- Task instructions -
Restate all of the following data exactly, keeping any images out of the copy.

BEGIN Supplied data

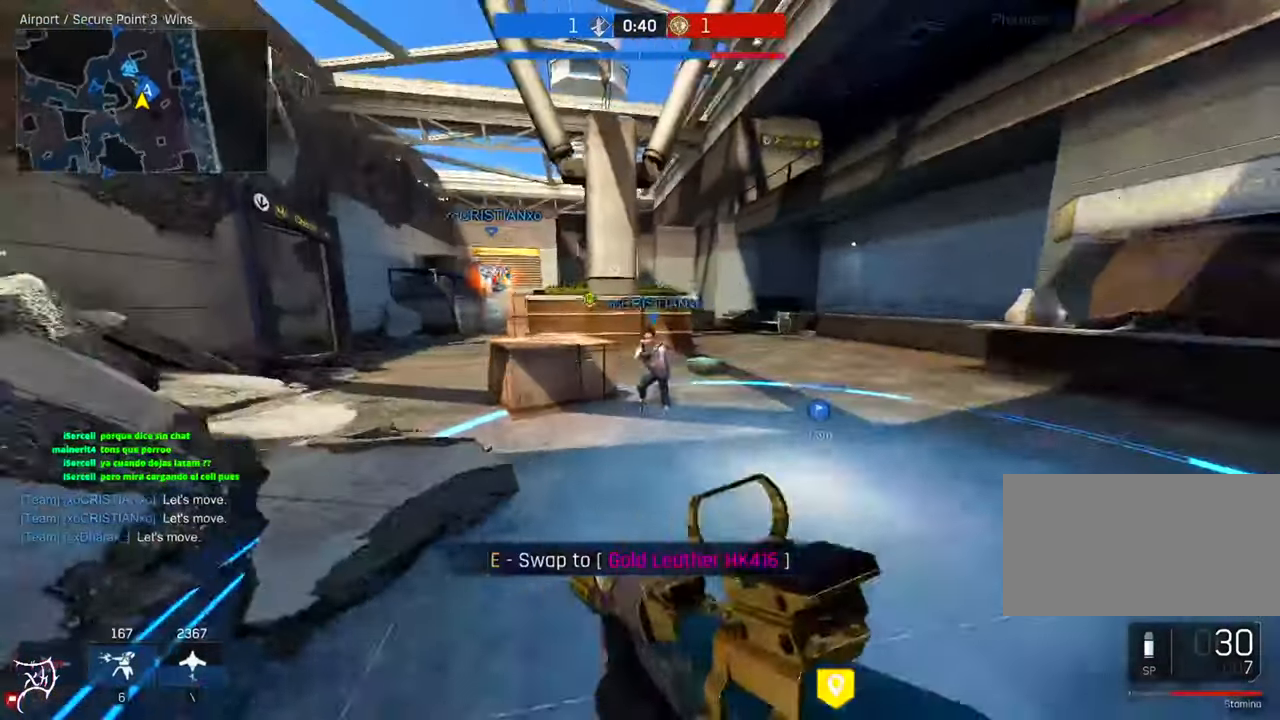
{"keys": ["a", "ctrl", "w"], "mouse": [], "events": [[317, "a", "down"], [317, "d", "up"]]}
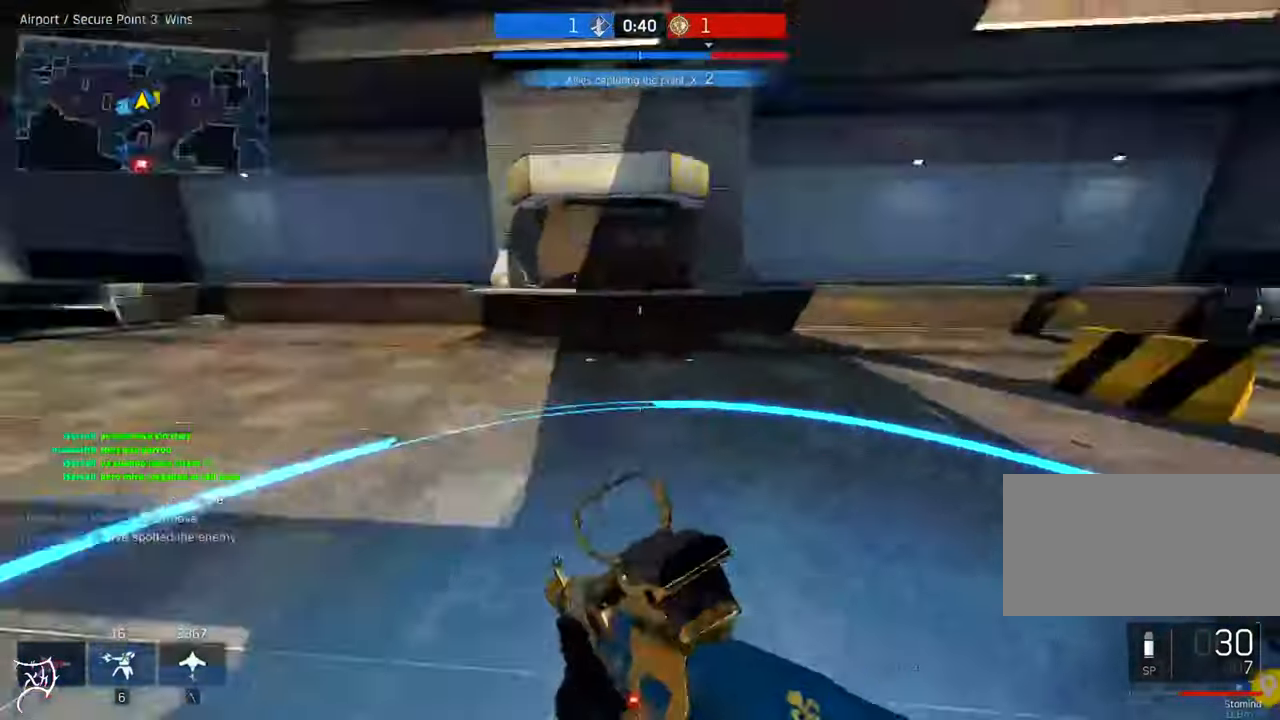
{"keys": ["a", "ctrl", "w"], "mouse": [], "events": []}
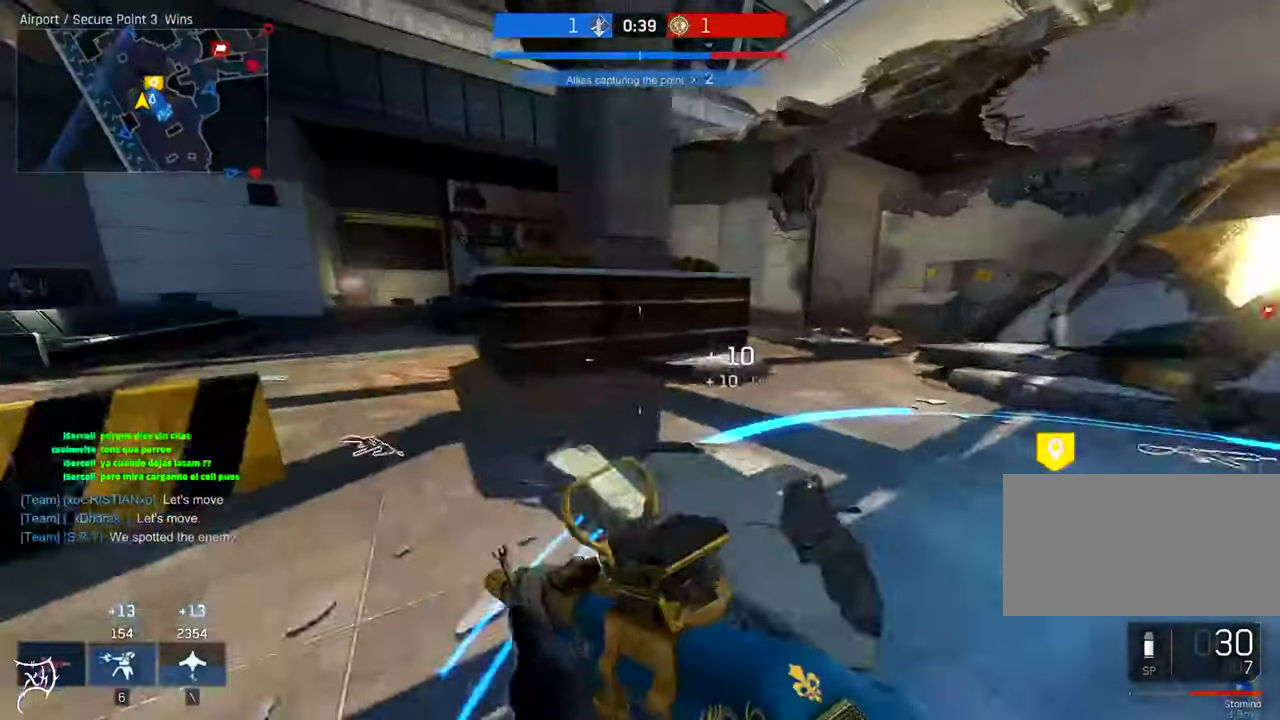
{"keys": ["d", "tab", "w"], "mouse": []}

END Supplied data

- Problem solution -
{"keys": ["a", "ctrl", "w"], "mouse": [], "events": [[317, "a", "down"], [317, "d", "up"]]}
{"keys": ["a", "ctrl", "w"], "mouse": [], "events": []}
{"keys": ["d", "tab", "w"], "mouse": []}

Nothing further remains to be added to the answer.